23.17 Ingrid zegt iets over Menno en de Winnie de Poeh opdracht. Rob : Iemand zei, (hij doet niet mee) want hij heeft al gefietst. Dan ben je de lul bij mij. Als ik dan hoor dat Menno en Ralph lang fietsten omdat ze dachten dat ze geld kregen dan zakt mijn broek helemaal af. Dan geven ze op een gegeven moment wel op als ze horen dat ze geen geld krijgen. Ingrid : Waarom ga je dan niet naar hem (Menno) toe. Rob : Dat doe ik niet meer. Hij ontloopt me al vijf zes weken. Als ik het voor het team doe cijfer ik me weg. Ingrid zegt dat Menno goede lessen leert in het huis. Rob zegt dat hij altijd wil winnen maar dat als het over is het over is.
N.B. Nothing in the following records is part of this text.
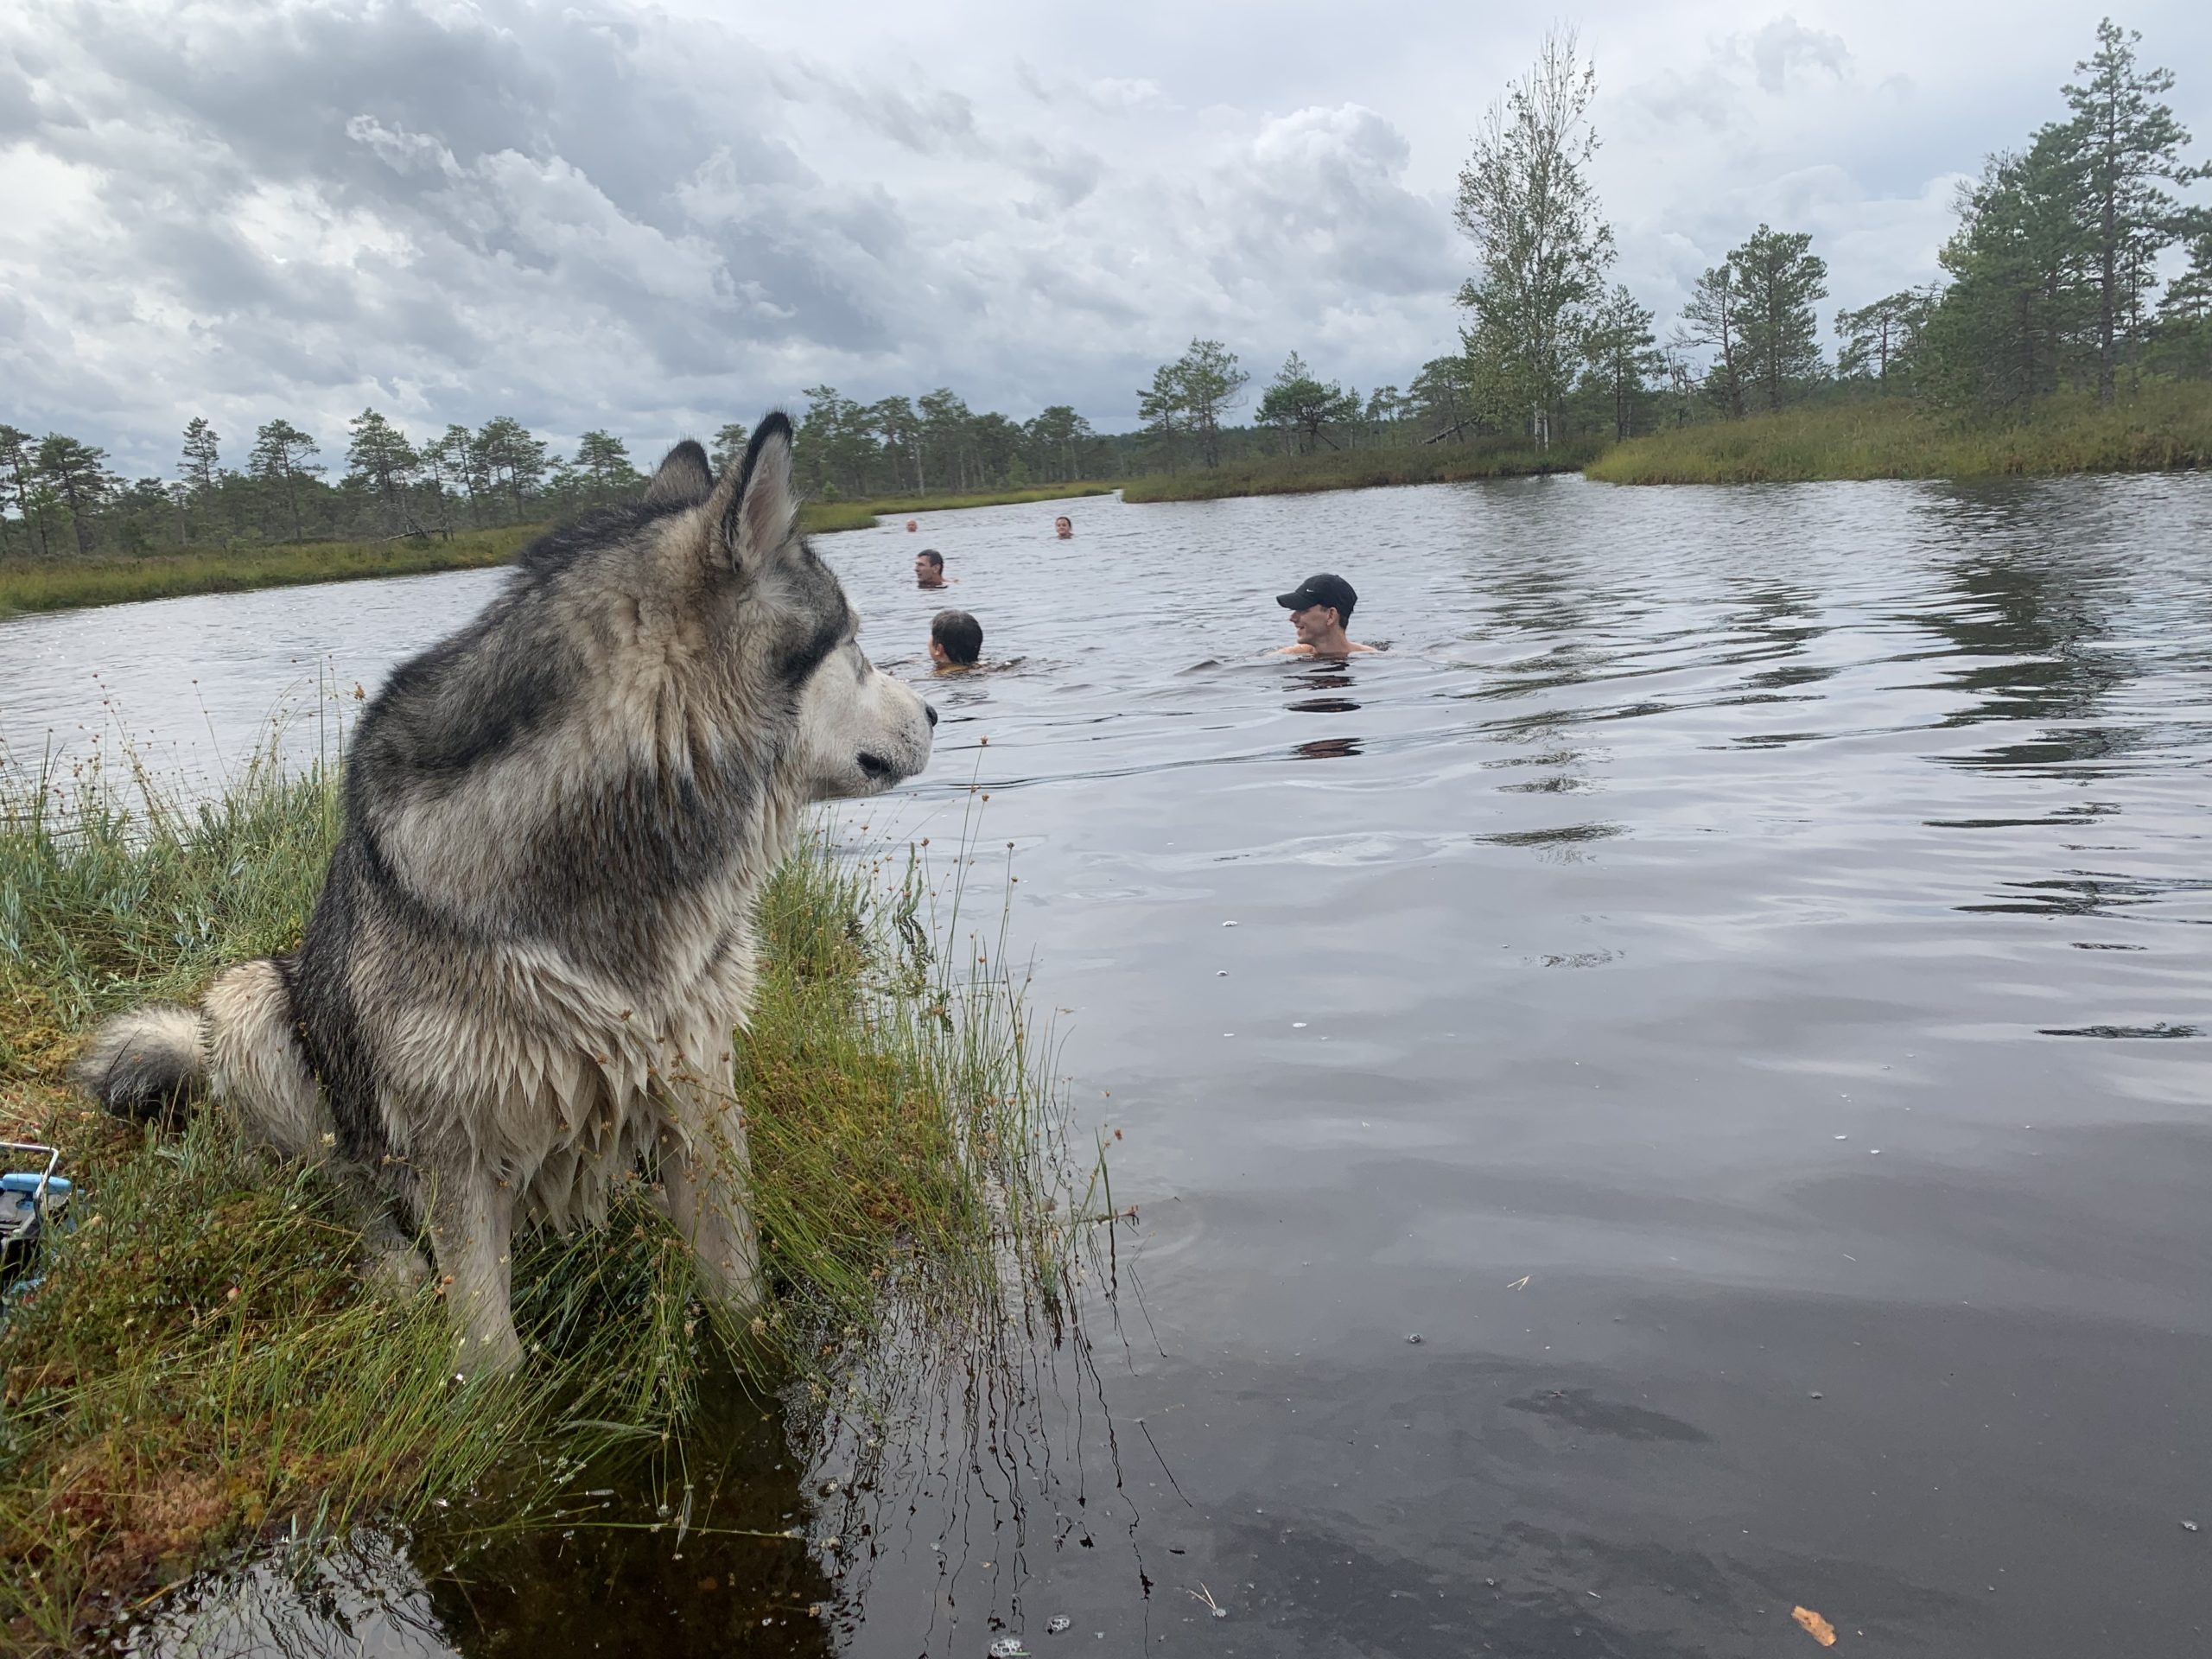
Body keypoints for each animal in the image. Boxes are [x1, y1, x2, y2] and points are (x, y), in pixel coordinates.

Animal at [75, 416, 933, 1380]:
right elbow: (488, 1358)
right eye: (854, 644)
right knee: (344, 1183)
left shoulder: (699, 1088)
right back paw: (391, 1265)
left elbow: (737, 1291)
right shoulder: (453, 1147)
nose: (936, 716)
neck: (605, 855)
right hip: (255, 1002)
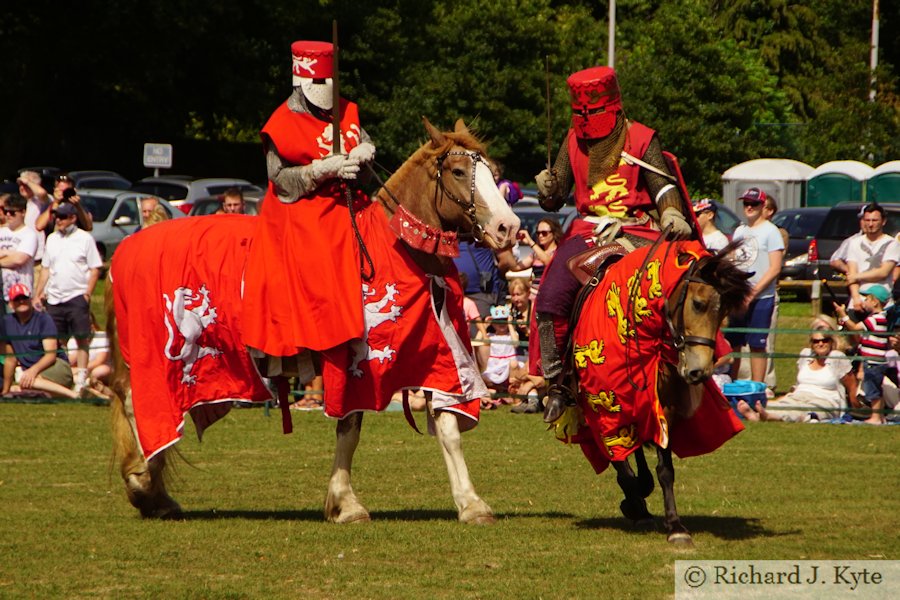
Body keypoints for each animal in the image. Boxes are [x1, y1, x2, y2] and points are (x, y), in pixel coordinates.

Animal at [107, 118, 520, 524]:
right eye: (457, 171)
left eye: (493, 171)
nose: (509, 227)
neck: (395, 249)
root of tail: (125, 248)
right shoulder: (354, 366)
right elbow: (349, 430)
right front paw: (346, 503)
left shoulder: (438, 356)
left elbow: (448, 427)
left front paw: (470, 503)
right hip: (153, 360)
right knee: (136, 404)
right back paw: (143, 485)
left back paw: (156, 494)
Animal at [560, 238, 748, 544]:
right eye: (698, 304)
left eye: (724, 313)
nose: (699, 371)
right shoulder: (600, 413)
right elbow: (618, 459)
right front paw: (635, 501)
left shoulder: (662, 410)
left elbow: (665, 470)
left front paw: (675, 525)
Rob : Ik hoop echt voor hem dat ie het redt (Menno met de ballen). Voor hemzelf. Ik bespreek dingen met jou die ik niet met iedereen bespreek, ook met Joost en Died. Rob denkt dat Nathalie anders naar hem kijkt. Hij wil het morgen na de nominaties (de live uitzending) met haar bespreken. Ingrid : Als je met iemand praat, heb je absoluut niet de bedoeling bij iemand iets teweeg te brengen ? Ik denk dan al, ik ben iemand aan het beïnvloeden. Rob : Als iemand iets aan me vraagt zeg ik het gewoon. Ik ben niet bang daarvan. Als mensen me anders zien is dat hun pakkie an. De gesprekken worden minder. Mensen gaan laat naar bed. Die slapen de hele dag op de bank. Je krijgt toch een band daardoor (tussen de dagmensen en tussen de nachtmensen). Ik lig ook twee uur wakker in bed want ik word hier niet moe. Ik wil gaan touwtje springen. Mensen gaan steeds meer tegen elkaar in. Er komt verveling op. Je kunt niet blijven roepen, ik ben een imker, ik ben een zwijn. Lies zei vanochtend tegen mij, ik heb zo'n kort lontje. Joost gaat te ver en dan komt dat er nog overheen (blessure). Dat is jammer voor Lieske en jammer voor Joost. Ik zal geen kwaad woord over je zeggen. Dido voelt zich lullig dat ze Rikkert als enige genomineerd heeft en hij er uit is gegaan. Dat moet je niet doen. Dat hebben jullie niet meer in de hand. Buitenaf zien wel hoe de mensen zijn. Ik zal absoluut dingen gezegd hebben die ik nog voor mijn kiezen krijg.
23.31 Rob : Als ik iemand nomineer, klaar dat is het. Het is vervelend voor iedereen. Ik ga er voor het laatste er uit te gaan. Dat is leuk, voor mijn ego ook. Voor de rest, ik heb mijn vrienden. Ik hoop dat ik Reka, mijn vrienden en mijn familie niet beschadigd heb. Als het zo is hoop ik dat ze naar me toe komen. Ingrid zegt dat ze Tanja had kunnen nomineren nadat die de weekopdracht had laten mislukken. Rob : Dan heeft ze pech. Hij zegt min of meer dat het altijd een momentopname is. Rob : Ik wil niet naast Tanja zitten morgen. Ik heb geen gelijke strijd, voor mijn gevoel dan. Voor de rest wil ik met iedereen op de bank zitten. Als ik er uit moet ben ik gewoon de mindere. Als je met goeie mensen zit is het pech. Ik denk dat twee drie mensen twee drie stemmen hebben gekregen en de rest allemaal één. En dan is het Rob, trek jij je mooie pak maar aan volgende week. Dat Roel zijn trui aan moest trekken dacht ik, Roel gaat er uit. Ze moeten allebei naar het toilet dus het gesprek wordt beëindigd.